Guernsey Press

Introduction of GST is not the only answer to our cash flow problems

I WRITE in response to the articles by Deputy Ferbrache and Andy Castle.

Published

We are told repeatedly by Deputy Ferbrache and the P&R Committee that we are running out of money as an island and that introduction of GST is really the only answer.

I beg to differ. Staff costs are the largest cost of the States. Second only to salaries are the costs of the States defined benefit pension scheme. In the private sector, such schemes became unaffordable many years ago and have been replaced by defined contribution pension schemes. If the private sector cannot afford such DB schemes, then why should the Guernsey taxpayer, who does not have the luxury of a DB scheme, have to carry on paying for the luxury of one for public sector employees?

Whilst it is acknowledged that the States have at least reduced, to a certain extent, the future costs of the States’ DB Scheme by changing from final salary to career average salary basis for employees joining since 2015, the total future costs of the current pension scheme are enormous and continue to rise. The current cost to the States by way of employer contribution is 14.1%* of salaries. This compares to typically 5% or less in the private sector for DC schemes. The difference of around 9% is equivalent to approx £20m. a year (my best guess) of savings that the States could make if it had the will to do so. Would we still need GST if we could save this sort of sum every year by closing the DB scheme and replacing it with a DC scheme?

I am sure that Messrs Ferbrache & Castle will respond that for a whole host of reasons this cannot be done in the public sector, but it can.

A very good example is the Guernsey Financial Services Commission. The Commissioners and senior management realised in 2013 that ‘in order to fund essential internal modernisation without significantly raising costs… we took the difficult decision to proceed with the pension scheme closure’ (2013 GFSC Annual Report). After closure they reported that ‘Closing our scheme was unfortunate as our staff no longer have the prospect of a guaranteed retirement income but the Commission does not believe it could afford to sustain a final salary scheme with the associated costs and ever increasing liabilities’ (2014 GFSC annual report). NB. The GFSC employees continue to have a defined contribution pension scheme.

If the GFSC can do it without any material consequences (their staff are in a very mobile employment sector, but did not leave en masse or go on strike), then surely the States as a whole can bite the bullet and take this same action?

* 14.1% as reported on Page 63 of 2022 States Annual Accounts, being the latest set of accounts available.
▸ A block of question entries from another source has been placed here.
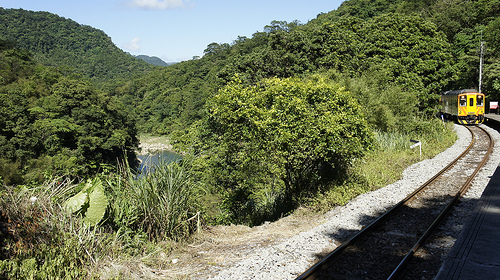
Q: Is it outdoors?
A: Yes, it is outdoors.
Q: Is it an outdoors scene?
A: Yes, it is outdoors.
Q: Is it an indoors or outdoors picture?
A: It is outdoors.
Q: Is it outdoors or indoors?
A: It is outdoors.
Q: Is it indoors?
A: No, it is outdoors.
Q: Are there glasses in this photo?
A: No, there are no glasses.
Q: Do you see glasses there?
A: No, there are no glasses.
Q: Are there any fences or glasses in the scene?
A: No, there are no glasses or fences.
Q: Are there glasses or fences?
A: No, there are no glasses or fences.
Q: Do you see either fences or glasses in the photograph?
A: No, there are no glasses or fences.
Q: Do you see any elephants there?
A: No, there are no elephants.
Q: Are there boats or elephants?
A: No, there are no elephants or boats.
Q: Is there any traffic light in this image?
A: No, there are no traffic lights.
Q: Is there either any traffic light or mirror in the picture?
A: No, there are no traffic lights or mirrors.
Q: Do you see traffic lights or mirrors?
A: No, there are no traffic lights or mirrors.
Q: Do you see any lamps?
A: No, there are no lamps.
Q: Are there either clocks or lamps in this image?
A: No, there are no lamps or clocks.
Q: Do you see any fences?
A: No, there are no fences.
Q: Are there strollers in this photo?
A: No, there are no strollers.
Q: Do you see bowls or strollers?
A: No, there are no strollers or bowls.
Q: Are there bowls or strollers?
A: No, there are no strollers or bowls.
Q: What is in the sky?
A: The clouds are in the sky.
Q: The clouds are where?
A: The clouds are in the sky.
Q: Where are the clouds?
A: The clouds are in the sky.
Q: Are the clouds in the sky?
A: Yes, the clouds are in the sky.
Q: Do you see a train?
A: Yes, there is a train.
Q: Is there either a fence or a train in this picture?
A: Yes, there is a train.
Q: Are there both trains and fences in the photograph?
A: No, there is a train but no fences.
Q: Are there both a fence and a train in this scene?
A: No, there is a train but no fences.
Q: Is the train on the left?
A: No, the train is on the right of the image.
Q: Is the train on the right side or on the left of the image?
A: The train is on the right of the image.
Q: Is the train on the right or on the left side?
A: The train is on the right of the image.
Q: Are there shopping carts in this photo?
A: No, there are no shopping carts.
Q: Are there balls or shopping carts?
A: No, there are no shopping carts or balls.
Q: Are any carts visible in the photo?
A: No, there are no carts.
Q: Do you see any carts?
A: No, there are no carts.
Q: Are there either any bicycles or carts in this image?
A: No, there are no carts or bicycles.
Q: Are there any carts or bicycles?
A: No, there are no carts or bicycles.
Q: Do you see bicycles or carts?
A: No, there are no carts or bicycles.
I am not sure where Deputy Ferbrache got the 10.3% figure that he quoted in his article as the employer contribution.

Ian George

PS. I have just been through the 158 pages of the P&R policy letter entitled ‘Funding & Investment Plan’, dated 18 August 2023 that was published recently. There are plenty of suggestions in this letter on how savings could be made in States expenditure in the future. However, there is absolutely zero mention of the public sector pension schemes, suggesting that P&R have zero intention of making any effort to save on these unaffordable costs at any time soon. Why not, given the substantial cost savings that could be achieved?